Entries provided:
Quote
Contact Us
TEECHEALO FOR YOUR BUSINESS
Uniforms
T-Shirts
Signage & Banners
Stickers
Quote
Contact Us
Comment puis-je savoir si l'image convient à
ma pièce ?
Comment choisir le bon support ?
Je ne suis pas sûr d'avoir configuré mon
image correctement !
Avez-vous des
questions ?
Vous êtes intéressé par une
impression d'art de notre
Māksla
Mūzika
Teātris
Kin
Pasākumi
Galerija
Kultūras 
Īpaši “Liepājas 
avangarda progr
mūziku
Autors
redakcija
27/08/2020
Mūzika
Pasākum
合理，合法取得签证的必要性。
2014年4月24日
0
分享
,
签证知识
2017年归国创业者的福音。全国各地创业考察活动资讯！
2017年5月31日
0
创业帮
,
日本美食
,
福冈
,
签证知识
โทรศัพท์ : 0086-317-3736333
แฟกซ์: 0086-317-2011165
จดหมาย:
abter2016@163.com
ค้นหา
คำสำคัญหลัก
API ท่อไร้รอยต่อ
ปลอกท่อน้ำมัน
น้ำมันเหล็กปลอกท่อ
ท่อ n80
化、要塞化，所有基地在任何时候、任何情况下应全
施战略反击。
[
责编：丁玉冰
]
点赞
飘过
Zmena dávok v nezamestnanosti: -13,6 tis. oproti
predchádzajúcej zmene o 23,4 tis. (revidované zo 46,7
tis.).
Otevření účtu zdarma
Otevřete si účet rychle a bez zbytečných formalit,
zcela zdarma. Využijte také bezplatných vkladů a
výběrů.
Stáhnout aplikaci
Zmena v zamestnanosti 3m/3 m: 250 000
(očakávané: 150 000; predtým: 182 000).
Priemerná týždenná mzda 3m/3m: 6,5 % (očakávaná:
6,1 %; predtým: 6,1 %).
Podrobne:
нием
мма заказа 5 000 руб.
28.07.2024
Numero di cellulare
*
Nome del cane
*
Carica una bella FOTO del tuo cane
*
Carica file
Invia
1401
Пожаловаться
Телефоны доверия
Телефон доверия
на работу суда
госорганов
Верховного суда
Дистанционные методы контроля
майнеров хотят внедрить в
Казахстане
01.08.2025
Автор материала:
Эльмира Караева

Description of the task:
Write out every line of the listing above as a JSON list of strings, with one string per line and blank lines omitted.

Written response:
[
  "Quote",
  "Contact Us",
  "TEECHEALO FOR YOUR BUSINESS",
  "Uniforms",
  "T-Shirts",
  "Signage & Banners",
  "Stickers",
  "Quote",
  "Contact Us",
  "Comment puis-je savoir si l'image convient à",
  "ma pièce ?",
  "Comment choisir le bon support ?",
  "Je ne suis pas sûr d'avoir configuré mon",
  "image correctement !",
  "Avez-vous des",
  "questions ?",
  "Vous êtes intéressé par une",
  "impression d'art de notre",
  "Māksla",
  "Mūzika",
  "Teātris",
  "Kin",
  "Pasākumi",
  "Galerija",
  "Kultūras ",
  "Īpaši “Liepājas ",
  "avangarda progr",
  "mūziku",
  "Autors",
  "redakcija",
  "27/08/2020",
  "Mūzika",
  "Pasākum",
  "合理，合法取得签证的必要性。",
  "2014年4月24日",
  "0",
  "分享",
  ",",
  "签证知识",
  "2017年归国创业者的福音。全国各地创业考察活动资讯！",
  "2017年5月31日",
  "0",
  "创业帮",
  ",",
  "日本美食",
  ",",
  "福冈",
  ",",
  "签证知识",
  "โทรศัพท์ : 0086-317-3736333",
  "แฟกซ์: 0086-317-2011165",
  "จดหมาย:",
  "abter2016@163.com",
  "ค้นหา",
  "คำสำคัญหลัก",
  "API ท่อไร้รอยต่อ",
  "ปลอกท่อน้ำมัน",
  "น้ำมันเหล็กปลอกท่อ",
  "ท่อ n80",
  "化、要塞化，所有基地在任何时候、任何情况下应全",
  "施战略反击。",
  "[",
  "责编：丁玉冰",
  "]",
  "点赞",
  "飘过",
  "Zmena dávok v nezamestnanosti: -13,6 tis. oproti",
  "predchádzajúcej zmene o 23,4 tis. (revidované zo 46,7",
  "tis.).",
  "Otevření účtu zdarma",
  "Otevřete si účet rychle a bez zbytečných formalit,",
  "zcela zdarma. Využijte také bezplatných vkladů a",
  "výběrů.",
  "Stáhnout aplikaci",
  "Zmena v zamestnanosti 3m/3 m: 250 000",
  "(očakávané: 150 000; predtým: 182 000).",
  "Priemerná týždenná mzda 3m/3m: 6,5 % (očakávaná:",
  "6,1 %; predtým: 6,1 %).",
  "Podrobne:",
  "нием",
  "мма заказа 5 000 руб.",
  "28.07.2024",
  "Numero di cellulare",
  "*",
  "Nome del cane",
  "*",
  "Carica una bella FOTO del tuo cane",
  "*",
  "Carica file",
  "Invia",
  "1401",
  "Пожаловаться",
  "Телефоны доверия",
  "Телефон доверия",
  "на работу суда",
  "госорганов",
  "Верховного суда",
  "Дистанционные методы контроля",
  "майнеров хотят внедрить в",
  "Казахстане",
  "01.08.2025",
  "Автор материала:",
  "Эльмира Караева"
]